それに引き換え高校生の主張は、自分たちの側に女子を集めて、よからぬことを企てているかのように見える。


「ガキが三人で何考えてんのか知らねえけどよ、俺は俺のやり方でいくぜ。この調子じゃ西側に理想郷があるなんて話も信じられねえな。おい皆! 雨が上がったら大島を目指すってのはどうだ? 免許は無いが船の運転を見たことがある。見よう見まねでなんとか着けるべ」


馬場の車に乗っていた者がこれに賛同した。

例外はトモヤ一人だけだった。


カズヤのいる車に乗っていた者は、カズヤに義理立てしてモジモジしていたが、最終的に半数が大島行きに同意した。

これで大島行きの人数が9人、全体の半分になった。


マリナの乗っていた車のメンバーは、女子二人が大島行きに加わった。

三人の男子はマリナの顔のファンだったので残った。

結果、11人が大島、7人が西を目指すということに相成った。


高校生たちの思いがあったにもかかわらず、女子の多くが大島行きに同意したのには、カズヤたちもショックを受けた。
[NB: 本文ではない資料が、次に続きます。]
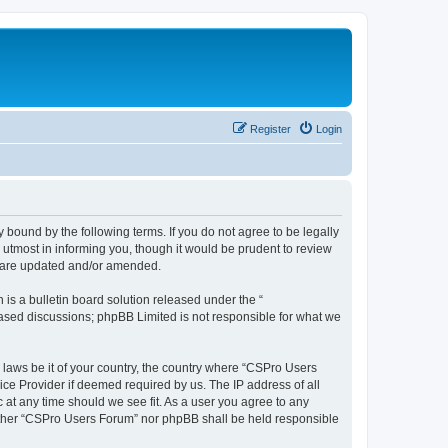
Register
Login
 bound by the following terms. If you do not agree to be legally
utmost in informing you, though it would be prudent to review
y are updated and/or amended.
s a bulletin board solution released under the “
 based discussions; phpBB Limited is not responsible for what we
y laws be it of your country, the country where “CSPro Users
ice Provider if deemed required by us. The IP address of all
 at any time should we see fit. As a user you agree to any
neither “CSPro Users Forum” nor phpBB shall be held responsible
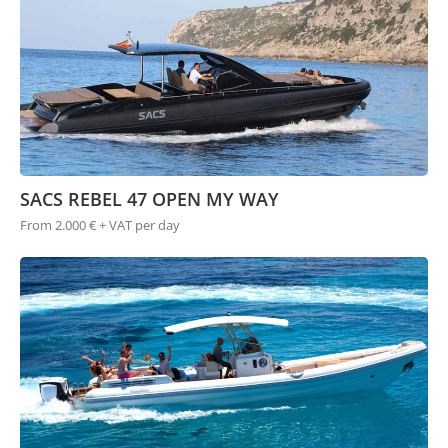
SACS REBEL 47 OPEN MY WAY
From 2.000 € + VAT per day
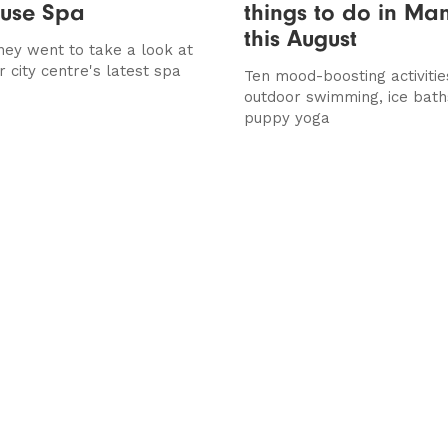
use Spa
things to do in Ma
this August
ney went to take a look at
 city centre's latest spa
Ten mood-boosting activitie
outdoor swimming, ice bath
puppy yoga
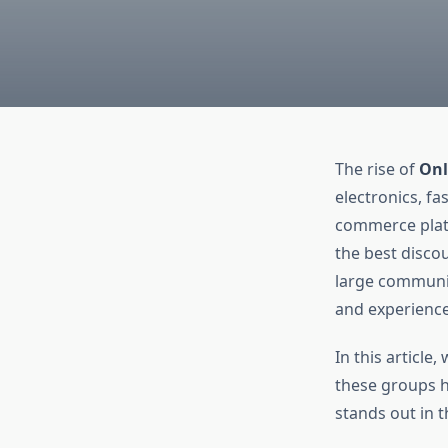
The rise of
Onl
electronics, fa
commerce platf
the best disco
large communit
and experience
In this articl
these groups h
stands out in t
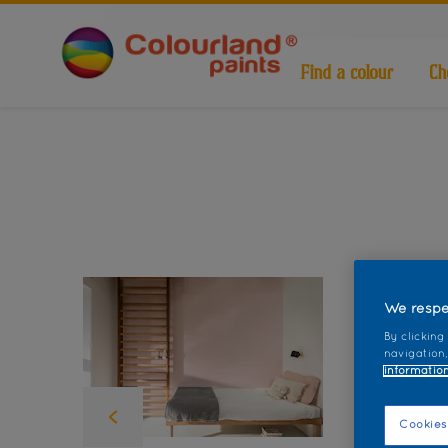
Find a colour
Ch
We respe
By clicking
navigation,
information
Cookies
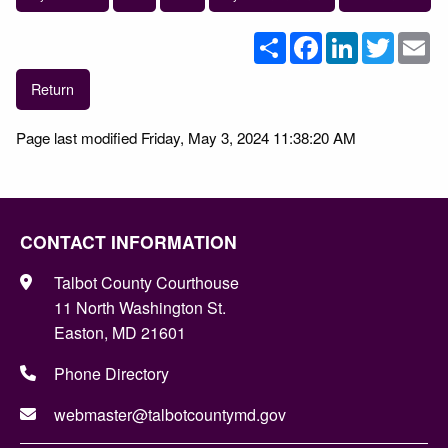
Share
Facebook
LinkedIn
Twitter
Em
Return
Page last modified Friday, May 3, 2024 11:38:20 AM
CONTACT INFORMATION
Talbot County Courthouse
11 North Washington St.
Easton, MD 21601
Phone Directory
webmaster@talbotcountymd.gov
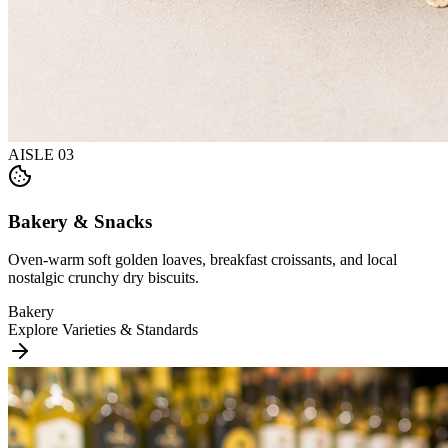
AISLE
03
Bakery & Snacks
Oven-warm soft golden loaves, breakfast croissants, and local
nostalgic crunchy dry biscuits.
Bakery
Explore Varieties & Standards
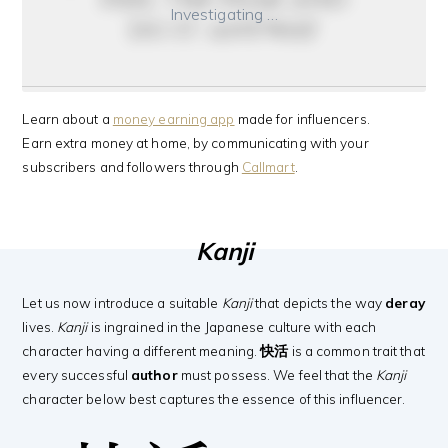
Investigating …
do it anyway
Learn about a
money earning app
made for influencers.
Earn extra money at home, by communicating with your
subscribers and followers through
Callmart
.
Kanji
Let us now introduce a suitable
Kanji
that depicts the way
deray
lives.
Kanji
is ingrained in the Japanese culture with each
character having a different meaning.
快活
is a common trait that
every successful
author
must possess. We feel that the
Kanji
character below best captures the essence of this influencer.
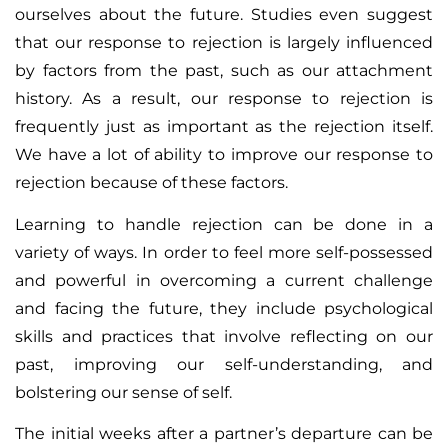
ourselves about the future. Studies even suggest
that our response to rejection is largely influenced
by factors from the past, such as our attachment
history. As a result, our response to rejection is
frequently just as important as the rejection itself.
We have a lot of ability to improve our response to
rejection because of these factors.
Learning to handle rejection can be done in a
variety of ways. In order to feel more self-possessed
and powerful in overcoming a current challenge
and facing the future, they include psychological
skills and practices that involve reflecting on our
past, improving our self-understanding, and
bolstering our sense of self.
The initial weeks after a partner’s departure can be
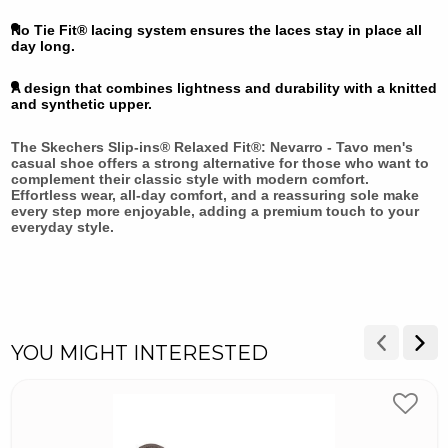
No Tie Fit® lacing system ensures the laces stay in place all
day long.
A design that combines lightness and durability with a knitted
and synthetic upper.
The Skechers Slip-ins® Relaxed Fit®: Nevarro - Tavo men's
casual shoe offers a strong alternative for those who want to
complement their classic style with modern comfort.
Effortless wear, all-day comfort, and a reassuring sole make
every step more enjoyable, adding a premium touch to your
everyday style.
YOU MIGHT INTERESTED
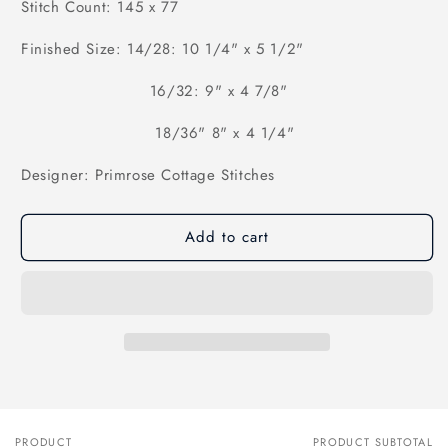
Stitch Count: 145 x 77
Finished Size: 14/28: 10 1/4" x 5 1/2"
16/32: 9" x 4 7/8"
18/36" 8" x 4 1/4"
Designer: Primrose Cottage Stitches
Add to cart
PRODUCT
PRODUCT SUBTOTAL
Your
西側に行くメンバーで、カズヤたちに着いていく女子はマリナともう一人、カズヤと一緒の車に乗っていた椎名梓しいなあずさのみだった。


「梓ちゃん、こいつらと心中するこたあねえぞ。俺たちについてくれば、大島まできっちり連れてってやる」


女子全員を連れて行きたい馬場はなおも食ってかかる。


「自分のことは、自分で出来ますから……」


デザイン系の専門学校に通っていたという梓は、控えめに言った。

控えめでも彼女自身に言われてしまえば、馬場も言い返すことが出来ない。


「まあ、梓ちゃんがそれでいいならいいけどよ……あとで後悔しても知らねえぜ。理想郷なんてものは端から無えんだから」


仕切りたがりの馬場は、雨が上がるまでの陣営をスーパーの中で二つに分けようとした。

安全面を考えると、別れるまでは一つにまとまっていたほうがいいとカズヤが言ったのに対し、多くの者が賛成したのはせめてもの救いだった。

もしここで馬場側とカズヤ側で分かれていたら、危機が迫ったときに対処しきれずに全滅しただろう。


連合離反から数日経って、彼らの頭も十分に冷えていた。

カッとなったら最後、命はないのだ……。